Distributing byte code (ZO files) for an application

It is not immediately obvious from the raco pkg create documentation, but this command can be used for distributing the bytecode files for an application for relinking purposes. Before we go on, it is worth clarifying that you can build standalone executables using raco exe and raco distribute, or by calling create-embedding-executable and assemble-distribution from a Racket script. The steps described in this section allow distributing the compiled bytecode code for a proprietary application for re-linking with possibly a modified Racket version for compliance with the LGPL and they are not needed if you simply want to build an executable for the application.

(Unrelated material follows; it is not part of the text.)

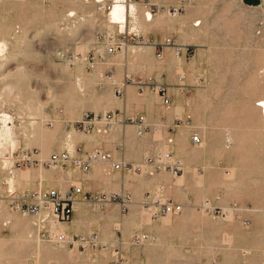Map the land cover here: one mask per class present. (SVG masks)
<instances>
[{"label":"rangeland","instance_id":"rangeland-1","mask_svg":"<svg viewBox=\"0 0 264 264\" xmlns=\"http://www.w3.org/2000/svg\"><path fill=\"white\" fill-rule=\"evenodd\" d=\"M115 1L0 0V264H264V0ZM72 187L69 220L26 211Z\"/></svg>","mask_w":264,"mask_h":264},{"label":"built area","instance_id":"built-area-1","mask_svg":"<svg viewBox=\"0 0 264 264\" xmlns=\"http://www.w3.org/2000/svg\"><path fill=\"white\" fill-rule=\"evenodd\" d=\"M109 9V8H108ZM169 42V40H168ZM164 90H162V95L164 96ZM120 92V90H118ZM163 98V97H162ZM169 99L167 96H164L162 99V102L165 106H169ZM114 118L113 114L110 112H106L103 114V116L100 117L101 120L104 121V124L109 125L110 120ZM139 120H143L142 117H138ZM142 129L138 128L137 133L141 134ZM192 141H199L198 137L196 135H193L191 137ZM70 156L68 155L67 152H60L56 154H52L49 156V162L52 165H62L66 161H68ZM111 154L100 149H94L91 152L85 153L80 158L77 160H74V163L82 168L84 170L90 165L91 162L99 161L100 163H106L110 165V168H112L113 171L115 170H120V167L122 166V163L119 162L117 163L113 159H111ZM35 200V203H29L27 205V210L29 213L36 212L41 209L42 206L47 207L49 210V213L56 218L57 220L61 221H67L69 220L70 214L72 212L74 202L76 201L77 196L81 195L82 200L86 201L87 200V195L86 192L81 189V187H72L69 190L66 191H58L55 189L52 190H45L39 193H33L32 194ZM99 201L102 200H107L109 201V197H103L101 199H98ZM167 211H171L172 206L168 204L166 207Z\"/></svg>","mask_w":264,"mask_h":264},{"label":"bare ground","instance_id":"bare-ground-1","mask_svg":"<svg viewBox=\"0 0 264 264\" xmlns=\"http://www.w3.org/2000/svg\"><path fill=\"white\" fill-rule=\"evenodd\" d=\"M96 1L97 2H102L103 0H96ZM123 1L124 0H116L115 2H111L110 7L108 9V11H110L109 12V20H110V22H112V23H118V24L120 23L121 24V23L124 22L125 17L127 15L128 11H129V13H134V11H135V5L134 4L133 5L132 4H125ZM103 8H105V6H103ZM149 15L151 16V14H148V17H149ZM2 51H3V45L0 44V53ZM167 98L170 100L169 97H167ZM258 106L261 108V110L263 112V115H264V98L261 100V102L258 104ZM142 118H143V120H139V118H136L135 119V121H136L135 123L140 126L138 128H144V127H142L143 126L144 117H142ZM11 121L12 120H11L10 116H8L6 113H3L0 116V141L2 143H5L6 146L8 145L12 149L13 147L17 146L16 145L17 144V141L13 138L14 136H12L13 135L12 134V125L13 124H12ZM195 135L199 139V135H197V134H195ZM193 142L194 143H198L199 141L198 142L197 141H193ZM3 146H5V145H3ZM108 153H110V152H108ZM53 154H56V153H53ZM110 154H111V157H112L111 159H113L114 161H116L114 159L113 154L112 153H110ZM95 162H99V161H95ZM116 162L119 163L118 161H116ZM103 164H106V165H108L110 167V165L108 164V162L103 163ZM110 169H111V171H113L112 168H110ZM115 171H118V169L115 170ZM55 190H57V189H55ZM80 199L81 198H79V200ZM76 201H78V198H76ZM60 239L62 240V236L60 237Z\"/></svg>","mask_w":264,"mask_h":264},{"label":"crops","instance_id":"crops-1","mask_svg":"<svg viewBox=\"0 0 264 264\" xmlns=\"http://www.w3.org/2000/svg\"><path fill=\"white\" fill-rule=\"evenodd\" d=\"M153 47L154 48H156V45H157V43H153ZM137 89V88H136ZM142 94V93H141ZM124 99V98H123ZM138 112H140V111H138ZM142 113V112H141ZM117 115V117L116 118H118V119H116V120H118L117 122H121L122 120H124L125 118H127V117H129L128 116V111H127V109H126V107L125 106H123V107H121L120 108V111H119V113H116ZM137 114V113H136ZM139 115V114H138ZM142 115H145V116H148V114L146 113V112H143L142 113ZM144 124H146V118H144V121H143V125ZM146 126V125H145ZM83 190V189H82ZM84 191V190H83ZM79 200V199H78Z\"/></svg>","mask_w":264,"mask_h":264}]
</instances>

As it was the case for packages, you’ll need to create the bytecode files first, this can be done by running raco make on the racket files or calling managed-compile-zo from a Racket script. In the example below, I’ll use my ActivityLog2 application, which has publicly available source code, but this process will work with a proprietary application too. After compiling the source files, the binary package can be created as for a normal racket package. It is interesting to note that ActivityLog2 is not a package and has no info.rkt file, but the raco pkg command does not seem to need it:

$ raco pkg create --binary --dest . --from-dir ActivityLog2
packing into C:\Users\alexh\Projects\.\ActivityLog2.zip
writing package checksum to C:\Users\alexh\Projects\.\ActivityLog2.zip.CHECKSUM

As was the case for distributing a binary package, the resulting ZIP file will contain files which are not strictly needed for a binary-only distribution and the resulting archive will need to be edited to remove unnecessary files — in the case of ActivityLog2, these would be the docs, scripts and test folders, plus if an executable was built, the ActivityLog2.exe and dist folder.

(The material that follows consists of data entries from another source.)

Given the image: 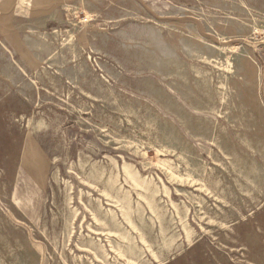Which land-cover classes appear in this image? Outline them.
<instances>
[{"label": "rangeland", "instance_id": "rangeland-1", "mask_svg": "<svg viewBox=\"0 0 264 264\" xmlns=\"http://www.w3.org/2000/svg\"><path fill=\"white\" fill-rule=\"evenodd\" d=\"M0 264H264V0H0Z\"/></svg>", "mask_w": 264, "mask_h": 264}, {"label": "bare ground", "instance_id": "bare-ground-1", "mask_svg": "<svg viewBox=\"0 0 264 264\" xmlns=\"http://www.w3.org/2000/svg\"><path fill=\"white\" fill-rule=\"evenodd\" d=\"M25 151H27L26 152L27 154L25 153L26 154V158L27 159H29V158L32 159V162L35 163L36 166H37L39 161H40L41 156L39 154H37V151H36L35 147L31 146L30 141L26 142ZM35 167H34V169H35ZM34 169H33V171H31L33 176L38 173L37 172V173L33 174Z\"/></svg>", "mask_w": 264, "mask_h": 264}]
</instances>
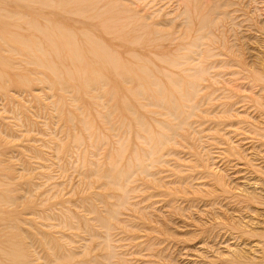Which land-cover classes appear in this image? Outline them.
Instances as JSON below:
<instances>
[{
	"label": "rangeland",
	"instance_id": "rangeland-1",
	"mask_svg": "<svg viewBox=\"0 0 264 264\" xmlns=\"http://www.w3.org/2000/svg\"><path fill=\"white\" fill-rule=\"evenodd\" d=\"M0 264H264V0H0Z\"/></svg>",
	"mask_w": 264,
	"mask_h": 264
}]
</instances>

Re-creating the executable and distribution is more tricky, as a simple "raco exe" command will not work, since the "run" module is available only as a compiled ZO file in the compiled sub-folder:

$ raco exe --gui run.rkt
raco exe: source file does not exist
  path: run.rkt

However, my application has a build.rkt script which handles compilation, exe creation and assembling a distribution by calling into create-embedding-executable and assemble-distribution directly, and since there is no compiled ZO file for this file, it is copied directly into the package and can be run to produce the final ActivityLog2 executable and distribution using:

$ racket build.rkt
Compiling .zo files... done.
Building application executable... done.
Assembling distribution... done.

It seems that a simple Racket build script needs to be shipped with the compiled bytecode files, but this should not be a major problem. If you are interested in what a build script might look like, you can have a look at the one used by the ActivityLog2 application here.

Final Thoughts

The above mechanisms outline the technical basis on which someone who decides to publish a proprietary Racket application can comply with the LGPL, at least in good faith and as clarified by the racket authors in their license clarification page. I don’t know if this is sufficient and I am not a lawyer.

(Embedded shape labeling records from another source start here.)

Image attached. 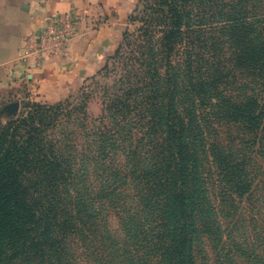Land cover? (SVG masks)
<instances>
[{
  "label": "trees",
  "instance_id": "obj_1",
  "mask_svg": "<svg viewBox=\"0 0 264 264\" xmlns=\"http://www.w3.org/2000/svg\"><path fill=\"white\" fill-rule=\"evenodd\" d=\"M139 22L127 85L79 150L69 103H30L0 123V264H63L70 241L100 264H196L200 244L213 264H264V237L237 240L251 228L223 207L264 174L250 171L264 168V0H143ZM129 102L143 135L157 123V143L110 141L129 127ZM127 201L138 229L110 232V211L125 215Z\"/></svg>",
  "mask_w": 264,
  "mask_h": 264
},
{
  "label": "rangeland",
  "instance_id": "obj_2",
  "mask_svg": "<svg viewBox=\"0 0 264 264\" xmlns=\"http://www.w3.org/2000/svg\"><path fill=\"white\" fill-rule=\"evenodd\" d=\"M142 9L143 0H125L124 3H121L118 9H116V13H111L109 15L95 13L90 16L82 15L66 19L60 29V38H57V44L53 41H46L36 48L37 51H41L42 46L47 48L42 50L45 55L44 58H39V60L36 59V69H38V66H41L43 60H51L49 63L52 66L50 67L54 70V72L52 71L51 82L44 84L43 90L39 88V81L21 84L13 83L9 84L7 88L0 90V123H6L12 119L18 118L24 112L23 106L30 103L36 102L50 106L60 103H69V108H65L64 111H70L72 119H81V121H78V127H70L71 131H75L72 135L73 140L71 141L79 150L85 141L84 133L86 130H96L100 128L102 122L104 124L108 122L104 119L108 101L118 100L122 90L125 89L127 85L125 84L127 83L125 81V74L126 71L130 69L126 67L128 63L125 57L130 55L133 50H136L137 42H135V40L137 37V28L142 26V23L139 22ZM77 34L79 35L78 45H80V53H85L87 49L86 45L91 40L93 41V46L97 47V44H95L96 42L102 44L105 42V47H101L91 54H84L81 61L74 67V62L65 64L61 58L66 56L70 43L69 41ZM37 55L42 57L40 53ZM57 56H60L58 57L60 59H54ZM56 63H61L62 67L65 69L64 71H68L69 75L58 74ZM131 82L134 81L131 80ZM132 101H135V99L132 98ZM127 104L130 105L128 109L130 113L126 116L125 123L128 122L129 127H126L123 131L119 129L115 134L111 132L109 136L110 141L116 143V145L120 143V141L123 142L124 145H136L135 143L147 144L150 140L156 142L160 139L161 134L157 127V123H154V125L146 131L145 135H143V130L135 126L138 117L136 111L131 107L132 102ZM116 120L118 121V116ZM116 122L113 120V125ZM113 125L107 124V127L110 128ZM113 129H115V127ZM250 149V151L255 150L254 147ZM122 157L123 154L119 152L113 159L119 162V159H122ZM250 168V171L255 174L264 173L261 161L253 165L251 164ZM213 179L215 181L216 176L211 179V182ZM220 191L222 190L218 188L215 189L217 197H224ZM126 200L129 199L127 198ZM223 204V207L226 208L239 207L241 218L244 219L251 228L250 231H246V228H240L233 232V236L237 240L244 237L247 233L249 236L252 235V239L255 237H264V174L261 177L258 176L255 178L251 191L242 197L241 200L236 199L234 195H228V193H226ZM124 209L126 211L123 216H120L118 209L110 211L111 217L108 226L110 232L114 233L119 225L123 223L128 232L129 230L126 225L131 229H138L139 220L132 210L129 201L126 202ZM249 212L250 214H248ZM144 217L146 219L145 221L149 222L151 227H154L158 223V216L155 213L151 212ZM230 221L231 219L229 216L225 220L224 225L228 227ZM238 223L235 224L241 226L240 221ZM247 223L244 225L247 226ZM255 224L256 226H254ZM228 229L231 230L232 228L228 227ZM129 236L131 235L127 233V238ZM96 244L97 239H92L88 243V245L92 246H96ZM70 246L73 252L69 253V258L67 256L61 259V263L100 264L94 263L93 259L101 258V255L88 253L87 251H78L73 241H70ZM195 250L196 264H213L217 259V255L211 252L209 244L208 247L207 245L200 244ZM134 254L135 253H133V256ZM138 255L139 253L136 254V256ZM105 260L106 259H104V261ZM18 263L34 264L36 260L29 257L23 261H15L14 264Z\"/></svg>",
  "mask_w": 264,
  "mask_h": 264
},
{
  "label": "crops",
  "instance_id": "obj_3",
  "mask_svg": "<svg viewBox=\"0 0 264 264\" xmlns=\"http://www.w3.org/2000/svg\"><path fill=\"white\" fill-rule=\"evenodd\" d=\"M125 0H0V90L9 84H21L39 81V88L51 82L54 72L49 61L43 60L36 69L39 58L44 52L37 51L41 45L42 34L49 27V19L64 20L67 17L94 15L95 13H116ZM79 35L69 42L63 63L74 67L84 54L96 52L104 43H87L85 53L79 51ZM41 54L39 57L37 54ZM57 56L54 59H60ZM39 63V62H38ZM58 74L69 75L61 63H56ZM61 67H60V66ZM40 67V68H39ZM63 70V71H62ZM53 71V72H52Z\"/></svg>",
  "mask_w": 264,
  "mask_h": 264
},
{
  "label": "built area",
  "instance_id": "obj_4",
  "mask_svg": "<svg viewBox=\"0 0 264 264\" xmlns=\"http://www.w3.org/2000/svg\"><path fill=\"white\" fill-rule=\"evenodd\" d=\"M68 18L69 17L65 18L64 20L49 19L48 20L49 27L46 30V32L42 34L41 44H44L46 41H53L57 44V38H60V35H59L60 29L62 28L63 24L65 23L66 19H68ZM62 40H63V38H62ZM43 49H47V48L42 46V50Z\"/></svg>",
  "mask_w": 264,
  "mask_h": 264
}]
</instances>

There are some limitations to this mechanism: first, the compiled ZO files are dependent on the Racket version, so a binary distribution can only be used with the same Racket version (or perhaps one in which a limited number of modifications are made by the user). This limitation also applies to other libraries which the binary distribution might use, especially since code from other libraries can be inlined in the binary files. At best, this mechanism would be useful for a user to just re-construct the environment in which the application was originally built and perhaps apply some small and limited modifications to that environment before re-linking the application.

A second limitation is that the individual file names for the source code is still present as the names of the compiled ZO files in the binary distribution, depending how proprietary a proprietary application is, this might reveal too much of the original source.

I have no plans for building proprietary applications in Racket myself, but I hope these notes might be useful to others.